"Out of the smoke, holiday overcast / Saw you from the windshield on the overpass / An empty next couple pose for a shot / She wore a fur coat and a glittery top..."
I suppose a lot of songs tell stories although many do not, they instead express words and melodies (poetic or not) that might be tied to vague imagery that pushes the listener's emotional buttons but not really in a story format. "Overpass" does both really but the dense storytelling is just overflowing. Halifax folk-pop duo Pillow Fite builds a story that cuts to the quick, that goes for direct storytelling over obtuse word play. Trans guitarist / singer Art Ross (they / them) crafts dioramas full of drama and broken romance inspired by seeing two absolute strangers viewed on Christmas day.
At the beginning of the song, the sonics feel glacial in temperament, a dreadfully forlorn blend of piano and synths constructed by guitarist / multi-instrumentalist Aaron Green (he/him).
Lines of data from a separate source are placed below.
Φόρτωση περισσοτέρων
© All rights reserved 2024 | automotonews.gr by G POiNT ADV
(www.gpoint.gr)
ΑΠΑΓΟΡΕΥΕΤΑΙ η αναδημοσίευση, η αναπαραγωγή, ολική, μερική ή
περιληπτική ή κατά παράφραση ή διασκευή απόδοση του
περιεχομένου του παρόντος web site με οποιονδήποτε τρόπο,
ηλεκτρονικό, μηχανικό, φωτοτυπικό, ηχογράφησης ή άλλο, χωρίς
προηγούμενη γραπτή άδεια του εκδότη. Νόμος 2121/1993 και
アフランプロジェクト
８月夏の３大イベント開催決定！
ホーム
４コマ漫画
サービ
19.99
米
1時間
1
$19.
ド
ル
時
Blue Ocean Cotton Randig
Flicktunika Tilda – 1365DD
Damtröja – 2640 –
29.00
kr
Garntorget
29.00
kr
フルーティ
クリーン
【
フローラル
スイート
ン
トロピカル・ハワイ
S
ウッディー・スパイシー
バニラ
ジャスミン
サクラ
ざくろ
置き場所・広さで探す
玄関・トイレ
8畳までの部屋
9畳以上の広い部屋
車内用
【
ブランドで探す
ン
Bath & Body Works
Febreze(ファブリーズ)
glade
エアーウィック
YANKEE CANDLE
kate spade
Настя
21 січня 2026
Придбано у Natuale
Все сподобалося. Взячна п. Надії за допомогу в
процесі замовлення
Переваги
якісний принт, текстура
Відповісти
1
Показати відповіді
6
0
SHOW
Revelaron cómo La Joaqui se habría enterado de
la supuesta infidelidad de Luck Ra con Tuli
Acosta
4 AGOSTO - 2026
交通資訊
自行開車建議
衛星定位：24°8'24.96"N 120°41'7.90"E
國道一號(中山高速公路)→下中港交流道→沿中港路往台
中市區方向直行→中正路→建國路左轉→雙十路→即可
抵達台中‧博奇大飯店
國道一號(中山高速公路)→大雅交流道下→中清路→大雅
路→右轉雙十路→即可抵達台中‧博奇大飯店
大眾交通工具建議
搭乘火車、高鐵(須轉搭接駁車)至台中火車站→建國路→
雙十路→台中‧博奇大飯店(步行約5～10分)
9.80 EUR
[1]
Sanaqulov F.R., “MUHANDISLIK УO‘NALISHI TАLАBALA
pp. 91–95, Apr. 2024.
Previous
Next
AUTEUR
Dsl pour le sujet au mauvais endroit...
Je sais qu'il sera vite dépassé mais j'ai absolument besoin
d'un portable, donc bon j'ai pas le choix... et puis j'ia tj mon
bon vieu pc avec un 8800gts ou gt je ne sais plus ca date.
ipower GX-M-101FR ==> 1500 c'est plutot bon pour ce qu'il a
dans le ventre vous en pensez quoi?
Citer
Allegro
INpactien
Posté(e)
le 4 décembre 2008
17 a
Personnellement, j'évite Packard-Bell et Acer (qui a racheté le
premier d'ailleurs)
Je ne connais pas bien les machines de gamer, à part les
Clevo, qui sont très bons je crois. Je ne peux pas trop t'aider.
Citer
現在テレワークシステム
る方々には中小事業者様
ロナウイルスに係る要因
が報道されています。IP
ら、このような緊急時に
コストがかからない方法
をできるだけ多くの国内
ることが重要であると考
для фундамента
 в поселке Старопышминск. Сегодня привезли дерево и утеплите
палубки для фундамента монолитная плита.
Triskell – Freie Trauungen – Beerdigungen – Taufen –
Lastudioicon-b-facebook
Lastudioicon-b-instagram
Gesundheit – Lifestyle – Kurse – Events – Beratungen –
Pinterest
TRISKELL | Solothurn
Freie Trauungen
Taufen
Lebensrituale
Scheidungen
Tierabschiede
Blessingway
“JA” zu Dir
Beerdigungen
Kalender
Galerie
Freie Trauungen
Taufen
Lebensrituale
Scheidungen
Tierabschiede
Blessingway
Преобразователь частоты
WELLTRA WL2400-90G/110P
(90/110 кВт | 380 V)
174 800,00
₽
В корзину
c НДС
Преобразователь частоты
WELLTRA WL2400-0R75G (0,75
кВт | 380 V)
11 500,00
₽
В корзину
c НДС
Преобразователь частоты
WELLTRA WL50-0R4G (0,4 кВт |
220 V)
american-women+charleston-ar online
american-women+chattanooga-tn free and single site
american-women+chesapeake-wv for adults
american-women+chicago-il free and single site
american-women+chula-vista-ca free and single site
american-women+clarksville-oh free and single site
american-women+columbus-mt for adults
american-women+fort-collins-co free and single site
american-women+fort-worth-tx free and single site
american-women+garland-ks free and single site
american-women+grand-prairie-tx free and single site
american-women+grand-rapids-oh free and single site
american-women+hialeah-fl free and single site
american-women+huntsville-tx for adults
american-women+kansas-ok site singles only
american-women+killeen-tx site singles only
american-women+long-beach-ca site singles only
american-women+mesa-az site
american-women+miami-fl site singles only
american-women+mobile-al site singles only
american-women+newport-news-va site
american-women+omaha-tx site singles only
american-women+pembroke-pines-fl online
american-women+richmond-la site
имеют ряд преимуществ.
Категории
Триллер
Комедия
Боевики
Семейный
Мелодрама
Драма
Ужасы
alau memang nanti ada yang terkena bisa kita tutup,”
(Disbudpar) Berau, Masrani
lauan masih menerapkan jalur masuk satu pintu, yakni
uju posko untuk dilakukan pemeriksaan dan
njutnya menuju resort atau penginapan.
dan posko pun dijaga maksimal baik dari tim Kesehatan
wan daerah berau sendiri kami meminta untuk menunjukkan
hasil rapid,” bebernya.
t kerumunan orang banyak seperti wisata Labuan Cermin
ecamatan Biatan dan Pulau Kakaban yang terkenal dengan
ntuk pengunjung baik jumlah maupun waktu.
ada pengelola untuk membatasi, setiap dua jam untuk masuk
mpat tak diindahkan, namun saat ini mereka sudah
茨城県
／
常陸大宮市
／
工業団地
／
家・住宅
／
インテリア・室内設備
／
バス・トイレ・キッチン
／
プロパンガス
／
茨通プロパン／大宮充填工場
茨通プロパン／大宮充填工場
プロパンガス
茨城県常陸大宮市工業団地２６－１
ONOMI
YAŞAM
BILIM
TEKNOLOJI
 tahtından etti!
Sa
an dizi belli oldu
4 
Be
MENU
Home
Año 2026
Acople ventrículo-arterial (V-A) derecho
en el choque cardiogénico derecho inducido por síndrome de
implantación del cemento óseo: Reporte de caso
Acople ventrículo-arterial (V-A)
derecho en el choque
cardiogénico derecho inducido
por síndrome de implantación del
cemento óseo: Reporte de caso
Art's vocal countenance is incredibly telling, magnetic, deeply soulful and heavier instrumentation wraps around their storytelling I am taken aback at how "Overpass" has sucked me into it's fray so completely.
To me, there is a 70's pop aesthetic happening and I couldn't help but think about artists like 10cc and The Carpenters through a Burt Bacharach filter.
For days, weeks and especially tonight I am crushing hard on Pillow Fite as I listen to the refrain, "If this isn't love, I don't know what love is..."
"Overpass" acts as a follow-up to Pillow Fite's last single "Spilt Milk" and sustains the sonic palette introduced on the their debut EP, Flutter.
-Robb Donker Curtius
THE FACTS AS WE KNOW THEM
https://open.spotify.com/artist/4qYYUWoet5mNRpDASCnGC8
https://www.instagram.com/pillow.fite/
https://www.folkharbour.com/pillow-fite-apr-14/
Art Ross and Aaron Green come from disparate backgrounds and musical forms, meeting in the middle to comprise a band that’s tender and fierce, exuberant and gentle. Green—a veteran of the Halifax rock scene, the guitar anchor of Floodland and Hello Delaware—and Ross—a trans songwriter with an acoustic guitar—started writing songs together over text, by accident. Pillow Fite emerged publicly at the start of 2021 with its non-binary gender-subverting aesthetics already in place and a languid lead single in "Playing the Fool." Halifax, a town built on and stuck in rock music made by men, responded with supportive fervour, selling out back-to-back shows that saw the duo expand its sound with help from the scene’s most in-demand players.